I've got some raw picture-files (grayscale-sensordata) where each byte is one pixel grayscale-value. So all pixels are 8-bit values. In my native Code, I work on that (raw) bytes (image processing), and, after that, I pass the byte-array to the Java-VM with a DirectByteBuffer (Java-NIO).

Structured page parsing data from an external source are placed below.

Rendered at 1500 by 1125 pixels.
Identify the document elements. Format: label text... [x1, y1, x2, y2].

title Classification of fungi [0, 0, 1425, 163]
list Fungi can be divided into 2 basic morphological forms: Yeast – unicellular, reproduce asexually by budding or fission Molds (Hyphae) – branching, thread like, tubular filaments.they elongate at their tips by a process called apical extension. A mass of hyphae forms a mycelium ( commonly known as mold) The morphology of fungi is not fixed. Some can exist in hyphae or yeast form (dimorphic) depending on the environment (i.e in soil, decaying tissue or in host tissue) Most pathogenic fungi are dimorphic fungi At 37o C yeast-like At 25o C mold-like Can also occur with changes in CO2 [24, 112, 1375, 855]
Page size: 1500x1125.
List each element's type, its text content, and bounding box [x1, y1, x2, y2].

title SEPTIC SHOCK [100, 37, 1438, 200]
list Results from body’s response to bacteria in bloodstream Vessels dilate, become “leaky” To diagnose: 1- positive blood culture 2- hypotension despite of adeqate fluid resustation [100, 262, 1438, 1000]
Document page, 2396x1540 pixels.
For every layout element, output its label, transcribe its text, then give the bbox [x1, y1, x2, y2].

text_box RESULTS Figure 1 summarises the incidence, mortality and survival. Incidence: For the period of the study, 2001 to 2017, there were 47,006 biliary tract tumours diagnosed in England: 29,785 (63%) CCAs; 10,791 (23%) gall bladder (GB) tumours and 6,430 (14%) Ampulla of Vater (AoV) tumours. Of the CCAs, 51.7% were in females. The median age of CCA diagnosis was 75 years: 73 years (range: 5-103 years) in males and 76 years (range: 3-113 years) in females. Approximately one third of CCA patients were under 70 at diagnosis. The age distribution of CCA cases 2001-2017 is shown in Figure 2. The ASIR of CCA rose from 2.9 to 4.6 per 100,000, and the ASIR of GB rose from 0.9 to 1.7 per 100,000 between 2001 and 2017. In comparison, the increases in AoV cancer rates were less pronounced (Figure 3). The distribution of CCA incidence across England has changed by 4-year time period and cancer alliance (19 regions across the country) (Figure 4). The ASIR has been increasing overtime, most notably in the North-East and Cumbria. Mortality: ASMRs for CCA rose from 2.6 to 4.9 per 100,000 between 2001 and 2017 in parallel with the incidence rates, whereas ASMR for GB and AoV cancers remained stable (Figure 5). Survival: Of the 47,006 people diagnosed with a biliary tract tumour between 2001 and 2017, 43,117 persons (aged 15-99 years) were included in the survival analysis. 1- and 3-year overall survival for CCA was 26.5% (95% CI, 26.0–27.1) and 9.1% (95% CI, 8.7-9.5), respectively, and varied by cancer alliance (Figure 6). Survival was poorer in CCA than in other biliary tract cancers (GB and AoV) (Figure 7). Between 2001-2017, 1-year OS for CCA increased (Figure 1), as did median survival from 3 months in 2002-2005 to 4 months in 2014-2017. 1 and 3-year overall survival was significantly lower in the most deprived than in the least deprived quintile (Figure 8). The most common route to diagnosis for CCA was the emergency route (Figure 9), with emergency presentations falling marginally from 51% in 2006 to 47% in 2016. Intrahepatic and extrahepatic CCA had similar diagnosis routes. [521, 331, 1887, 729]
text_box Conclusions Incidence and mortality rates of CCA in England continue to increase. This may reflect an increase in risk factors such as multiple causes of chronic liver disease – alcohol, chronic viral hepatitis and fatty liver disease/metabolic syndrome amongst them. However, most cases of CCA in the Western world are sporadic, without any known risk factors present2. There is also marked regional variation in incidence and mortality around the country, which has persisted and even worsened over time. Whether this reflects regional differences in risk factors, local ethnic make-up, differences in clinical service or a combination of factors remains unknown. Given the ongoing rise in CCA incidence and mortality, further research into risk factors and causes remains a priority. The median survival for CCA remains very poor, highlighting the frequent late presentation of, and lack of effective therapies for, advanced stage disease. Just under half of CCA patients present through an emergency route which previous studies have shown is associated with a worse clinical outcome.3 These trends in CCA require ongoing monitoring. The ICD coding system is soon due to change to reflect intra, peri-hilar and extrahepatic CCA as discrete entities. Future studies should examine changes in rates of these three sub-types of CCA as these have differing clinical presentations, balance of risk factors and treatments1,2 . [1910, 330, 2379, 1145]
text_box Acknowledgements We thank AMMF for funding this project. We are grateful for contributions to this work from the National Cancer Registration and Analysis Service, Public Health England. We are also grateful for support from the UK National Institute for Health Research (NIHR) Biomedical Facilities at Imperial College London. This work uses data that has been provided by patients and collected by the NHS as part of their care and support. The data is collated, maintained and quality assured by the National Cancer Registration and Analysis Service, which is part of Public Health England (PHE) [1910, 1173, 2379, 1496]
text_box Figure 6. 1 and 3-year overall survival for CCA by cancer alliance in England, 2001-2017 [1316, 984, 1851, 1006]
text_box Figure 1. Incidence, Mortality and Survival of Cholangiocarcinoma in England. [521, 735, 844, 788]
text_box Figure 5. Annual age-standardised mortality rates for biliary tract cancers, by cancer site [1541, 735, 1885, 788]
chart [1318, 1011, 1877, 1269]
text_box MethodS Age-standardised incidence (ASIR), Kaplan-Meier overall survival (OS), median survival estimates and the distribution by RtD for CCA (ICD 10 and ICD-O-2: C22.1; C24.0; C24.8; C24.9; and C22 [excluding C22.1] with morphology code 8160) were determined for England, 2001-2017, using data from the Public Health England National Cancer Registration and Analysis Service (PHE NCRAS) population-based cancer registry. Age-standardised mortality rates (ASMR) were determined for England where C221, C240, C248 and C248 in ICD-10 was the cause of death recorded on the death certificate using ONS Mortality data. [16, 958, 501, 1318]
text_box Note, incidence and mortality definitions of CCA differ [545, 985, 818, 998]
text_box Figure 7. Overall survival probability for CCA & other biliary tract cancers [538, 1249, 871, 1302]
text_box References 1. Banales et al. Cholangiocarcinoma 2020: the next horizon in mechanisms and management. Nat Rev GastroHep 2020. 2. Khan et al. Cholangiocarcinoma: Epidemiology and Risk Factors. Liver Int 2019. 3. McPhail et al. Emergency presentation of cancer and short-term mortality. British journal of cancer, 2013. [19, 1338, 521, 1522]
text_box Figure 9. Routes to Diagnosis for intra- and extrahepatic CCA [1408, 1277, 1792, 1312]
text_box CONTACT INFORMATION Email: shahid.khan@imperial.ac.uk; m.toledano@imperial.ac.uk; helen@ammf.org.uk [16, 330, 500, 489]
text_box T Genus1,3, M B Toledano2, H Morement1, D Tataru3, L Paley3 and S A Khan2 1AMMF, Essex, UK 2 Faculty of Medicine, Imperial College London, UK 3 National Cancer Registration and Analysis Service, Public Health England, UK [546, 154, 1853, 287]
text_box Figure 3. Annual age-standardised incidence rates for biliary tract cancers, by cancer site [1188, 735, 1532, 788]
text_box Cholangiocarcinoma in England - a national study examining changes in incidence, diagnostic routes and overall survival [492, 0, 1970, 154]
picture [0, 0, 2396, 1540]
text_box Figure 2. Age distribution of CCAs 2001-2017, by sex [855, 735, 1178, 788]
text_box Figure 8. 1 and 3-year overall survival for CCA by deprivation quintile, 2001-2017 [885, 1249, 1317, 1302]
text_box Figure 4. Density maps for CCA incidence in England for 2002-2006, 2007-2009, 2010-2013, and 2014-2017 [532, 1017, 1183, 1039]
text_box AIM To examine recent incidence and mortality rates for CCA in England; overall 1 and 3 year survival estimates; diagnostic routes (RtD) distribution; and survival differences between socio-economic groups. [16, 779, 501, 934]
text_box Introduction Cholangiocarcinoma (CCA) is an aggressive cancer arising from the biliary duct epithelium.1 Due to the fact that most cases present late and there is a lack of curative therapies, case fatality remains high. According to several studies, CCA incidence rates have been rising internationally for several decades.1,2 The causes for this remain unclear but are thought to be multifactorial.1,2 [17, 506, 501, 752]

In my Java-Code, I would like to draw the image-data in an ImageView. Therefore, I use a Bitmap where I put my Image data into. Here's what I do on the Java side:
// getLeftImageData() is the native function that returns the
// DirectByteBuffer with the imagedata to be drawn. Each Byte
// is one pixel value.
IntBuffer leftImageData = getLeftImageData().asIntBuffer();
int[] arrayL = new int[leftImageData.remaining()];
leftImageData.get(arrayL);
Bitmap.Config conf = Bitmap.Config.ARGB_8888;
Bitmap bmpL = Bitmap.createBitmap(1920/4, 1080/4, conf);
bmpL.setPixels(arrayL, 0, 1920, 0, 0, 1920/4, 1080/4);
ImageView imageL = (ImageView)findViewById(R.id.imageLeft);
imageL.setImageBitmap(bmpL);
And here is my Problem. Everything works fine so far but:
The setPixels()
method expects an int array where each int-value must be one pixel value. Therefore, I look at the DirectByteBuffer as an IntBuffer (asIntBuffer()-method). But this is not really what I want because now 4 pixels (=4 bytes) are put together to one integer-pixel value now. Do you see what I mean? There is no way to set the Pixels of a bitmap with an byte-array. You can only pass an integer-array. So I would have to modify my byte-array (and of course increase it with 4x of the original size) only to have my 8-bit values in a 32-bit integer format.
Do you have any Idea, how I can display the image data in an android ImageView without having to modify the byte-array? Maybe there is a way without using a bitmap or stuff..? I'm pretty new to android btw.